§ What needs to be done: Using the listing below, set down each line from the line containing "line: (771, 80) -> (1370, 344), added" through the line containing "line: (1368, 464) -> (1952, 718), added", both ends included, exactly and with nothing added.

++++ Listed records ++++

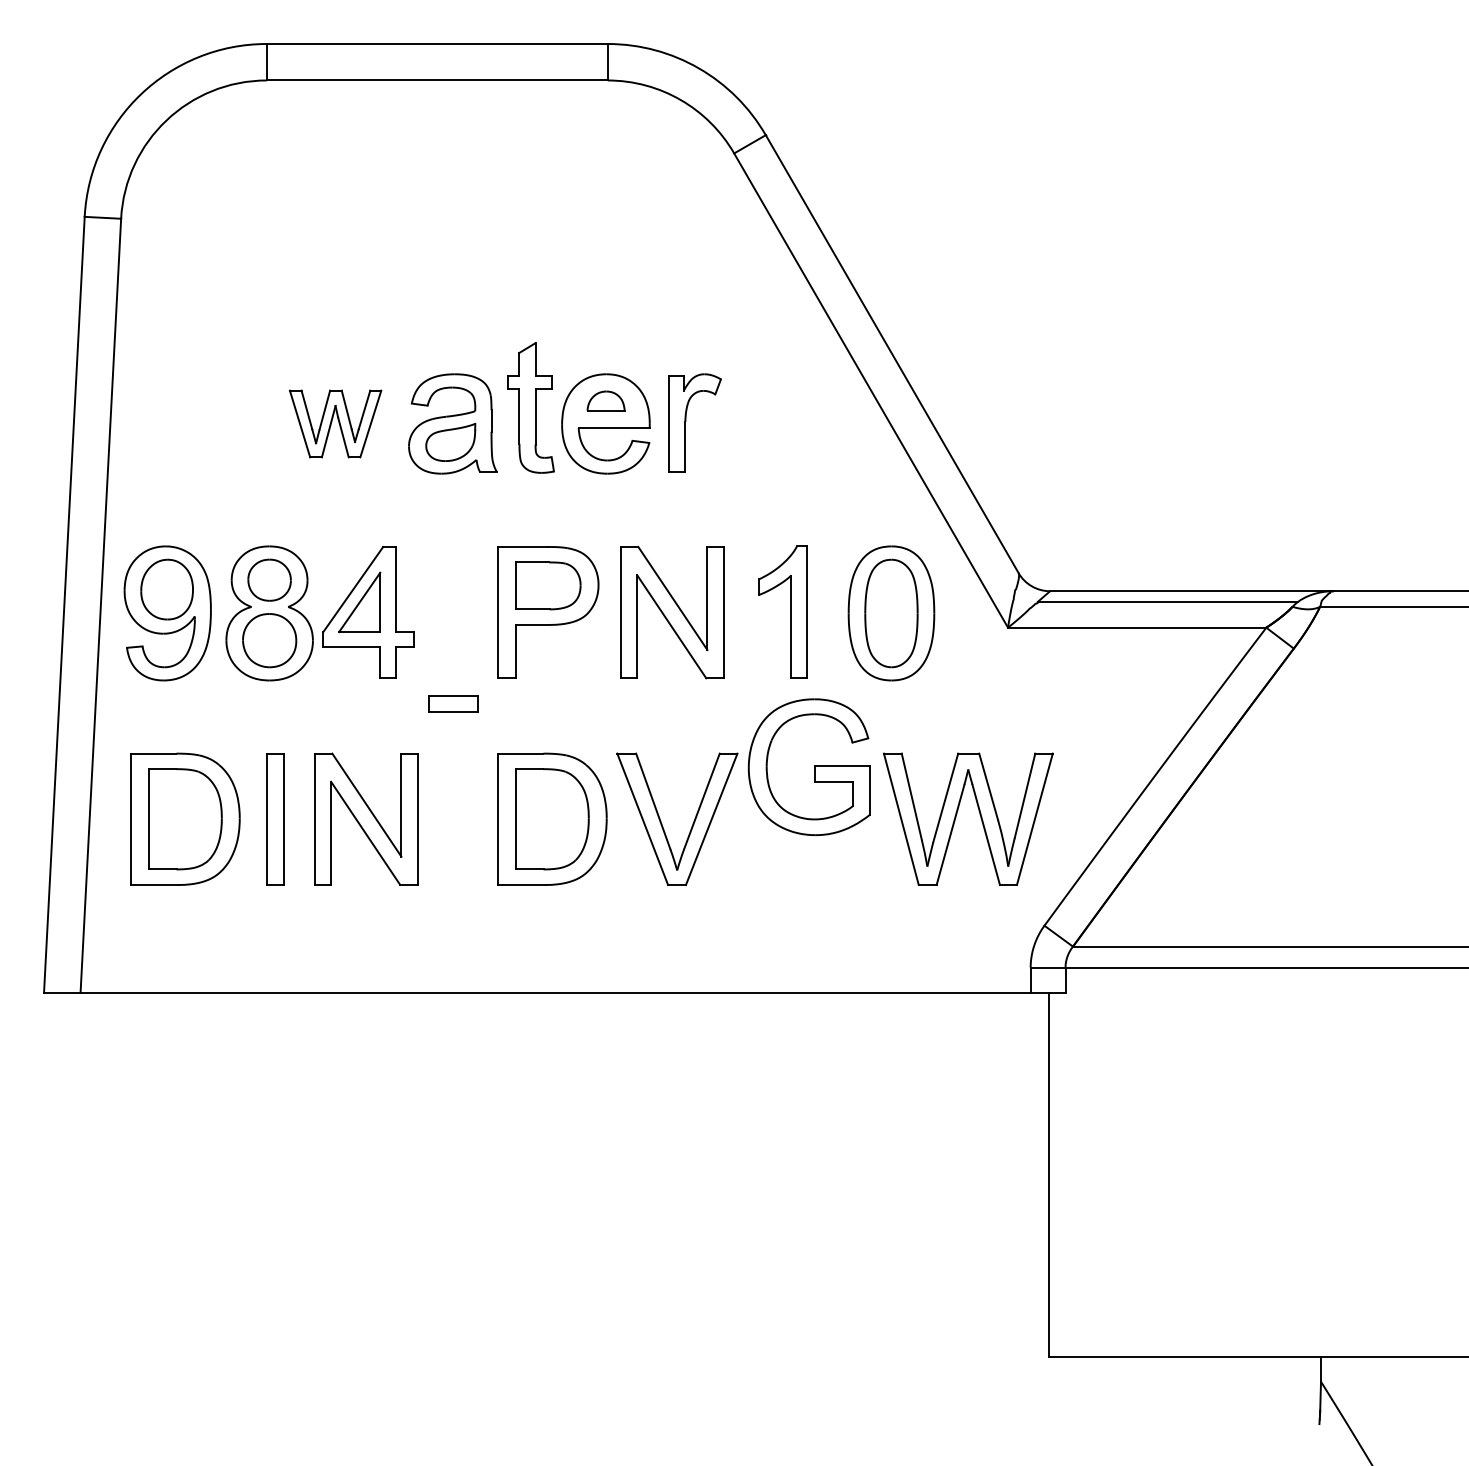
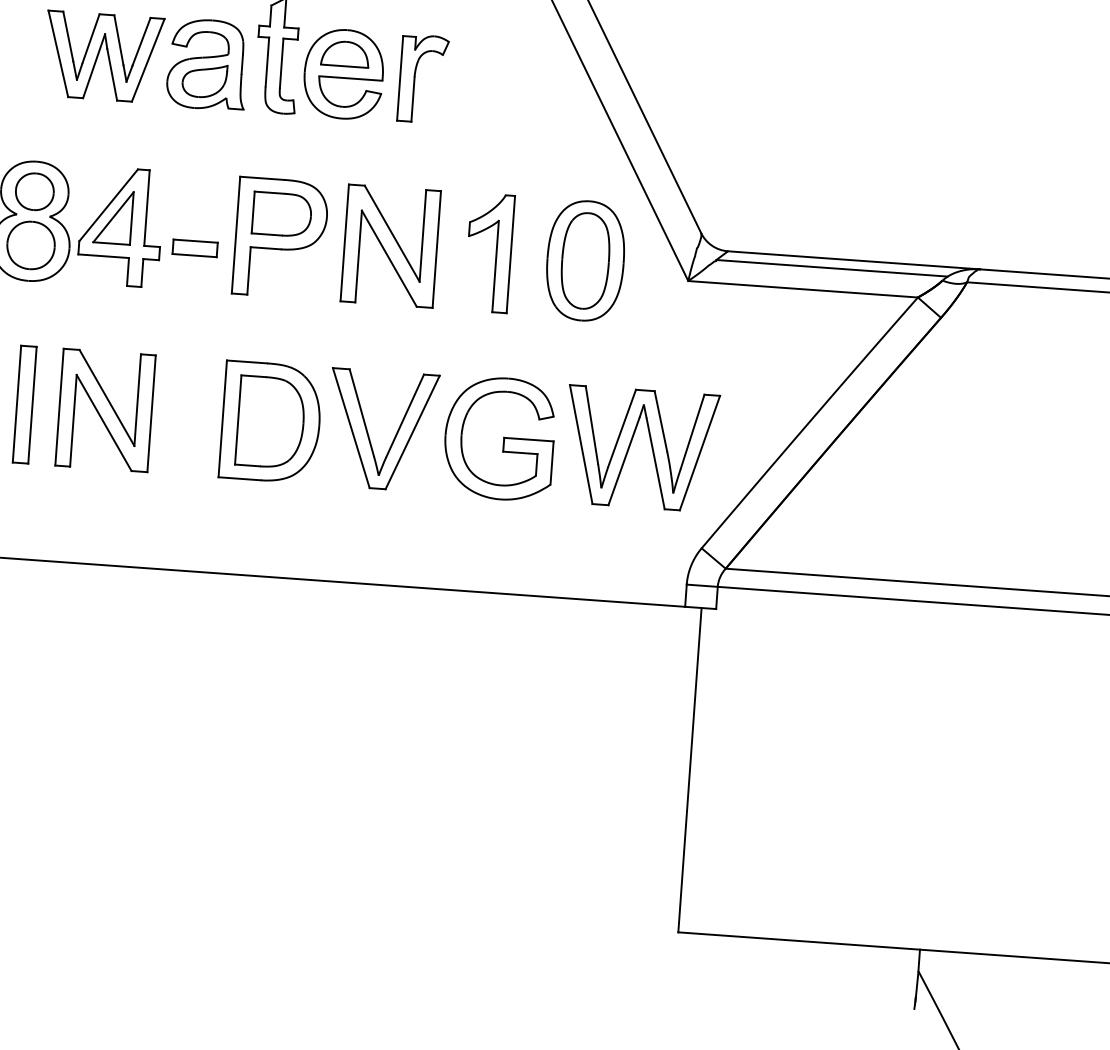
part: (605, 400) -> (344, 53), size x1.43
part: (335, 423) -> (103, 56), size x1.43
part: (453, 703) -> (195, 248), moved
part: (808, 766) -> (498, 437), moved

++++
++++ Listed records ++++

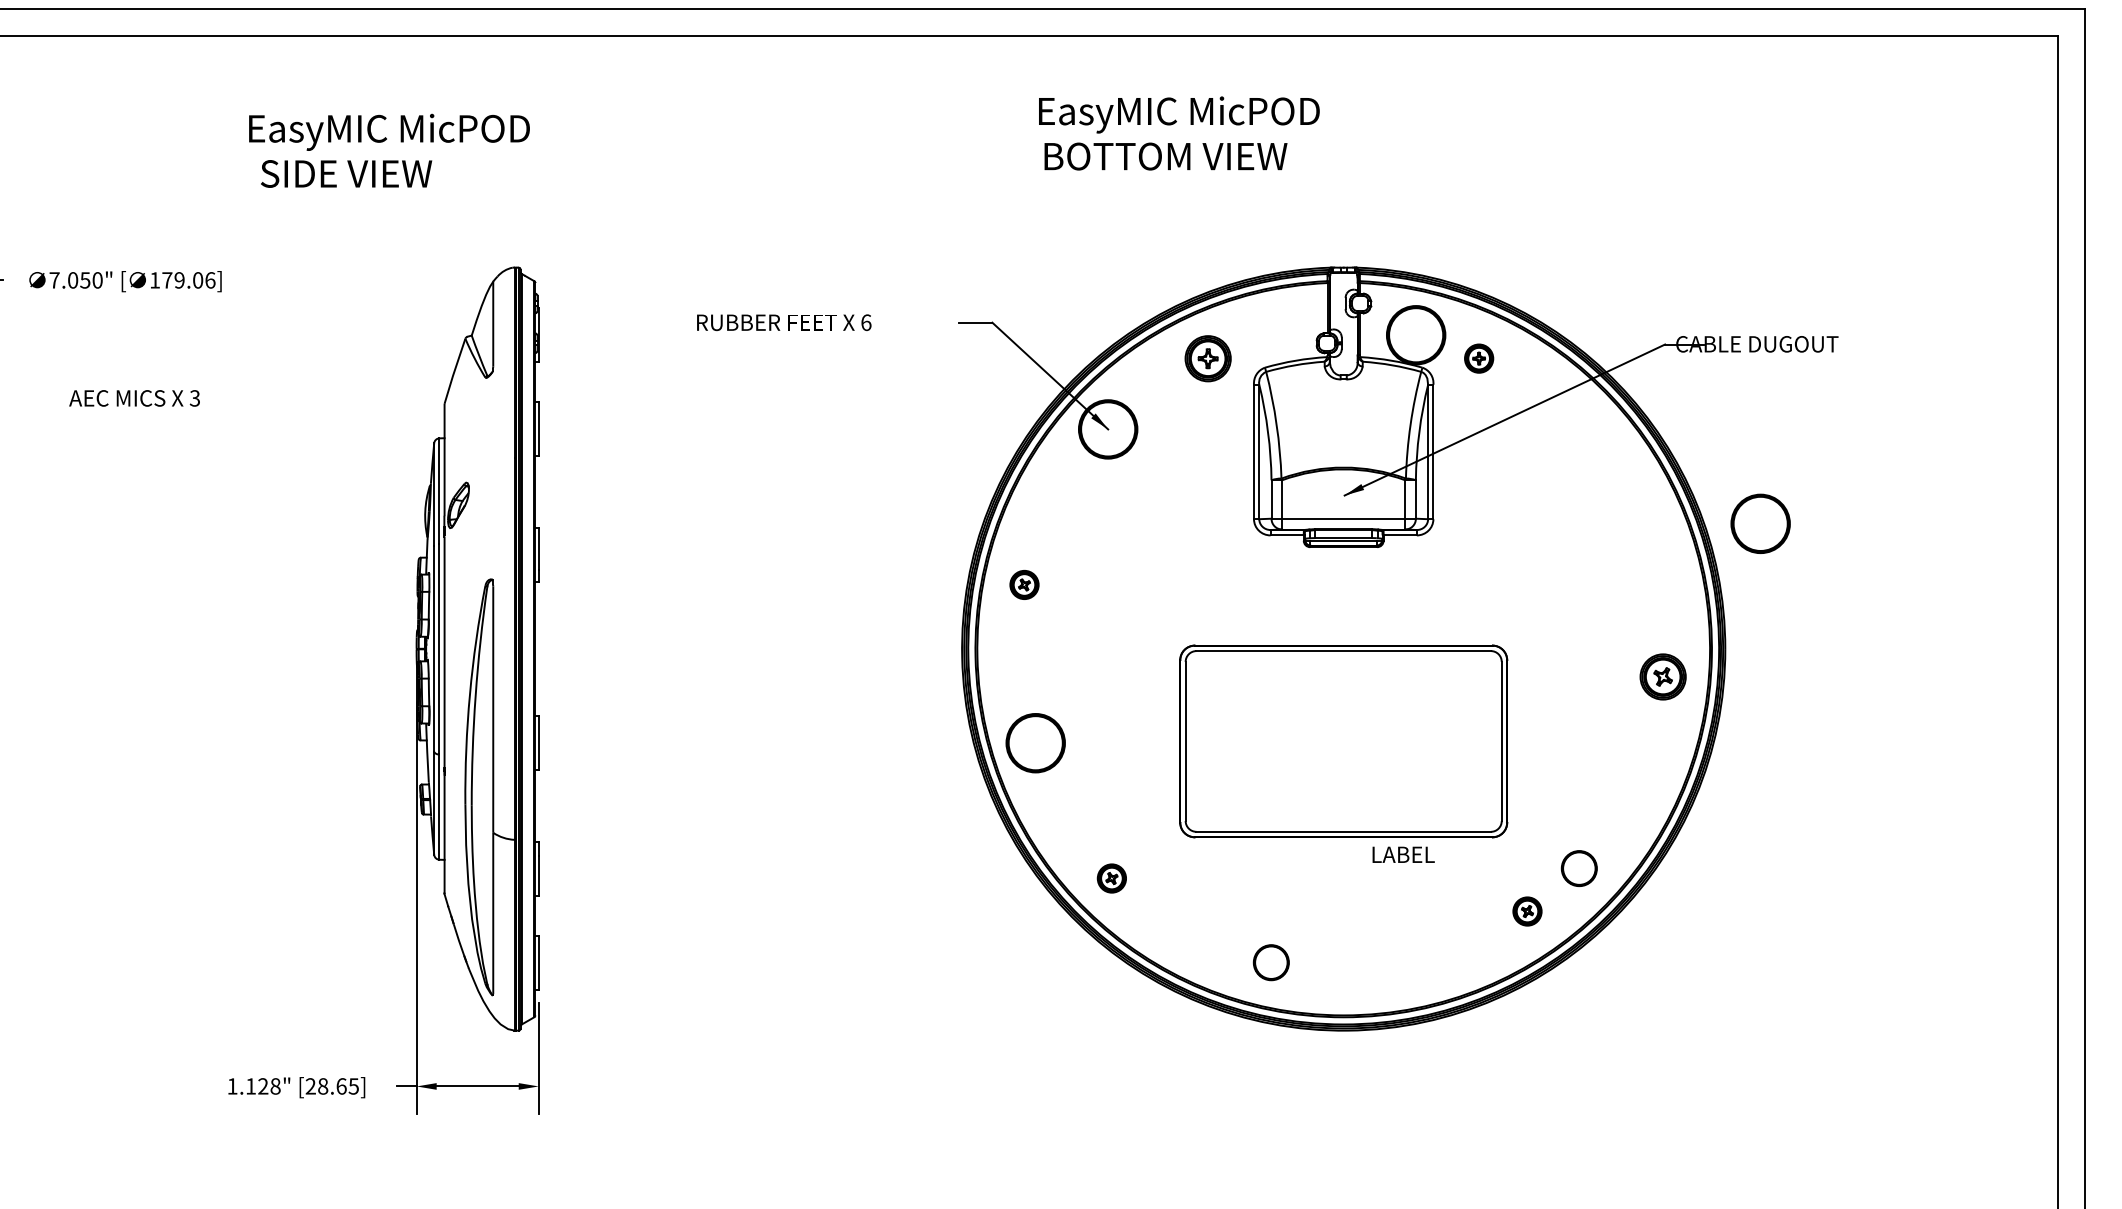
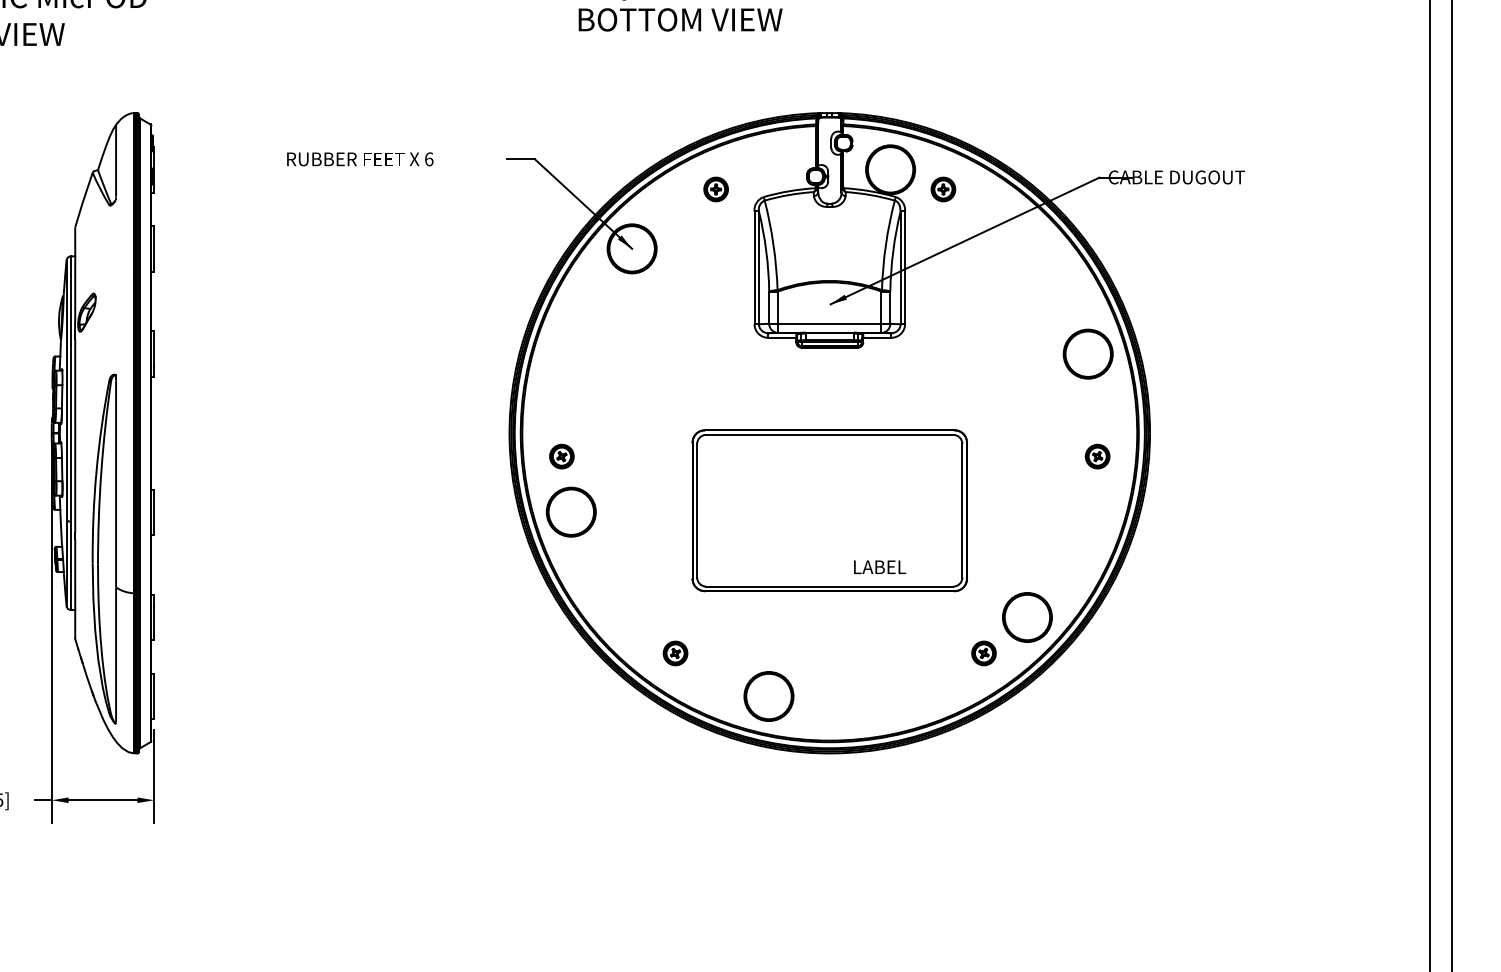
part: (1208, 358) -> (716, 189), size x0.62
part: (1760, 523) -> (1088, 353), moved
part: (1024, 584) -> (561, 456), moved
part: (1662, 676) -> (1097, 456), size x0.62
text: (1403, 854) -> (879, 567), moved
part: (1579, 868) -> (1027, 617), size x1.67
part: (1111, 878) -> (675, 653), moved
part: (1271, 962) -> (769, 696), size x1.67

++++
++++ Listed records ++++

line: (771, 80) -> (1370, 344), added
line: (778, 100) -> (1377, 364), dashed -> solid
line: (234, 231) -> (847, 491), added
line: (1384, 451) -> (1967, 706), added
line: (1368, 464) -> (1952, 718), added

++++

§ Solution below:
line: (771, 80) -> (1370, 344), added
line: (778, 100) -> (1377, 364), dashed -> solid
line: (234, 231) -> (847, 491), added
line: (1384, 451) -> (1967, 706), added
line: (1368, 464) -> (1952, 718), added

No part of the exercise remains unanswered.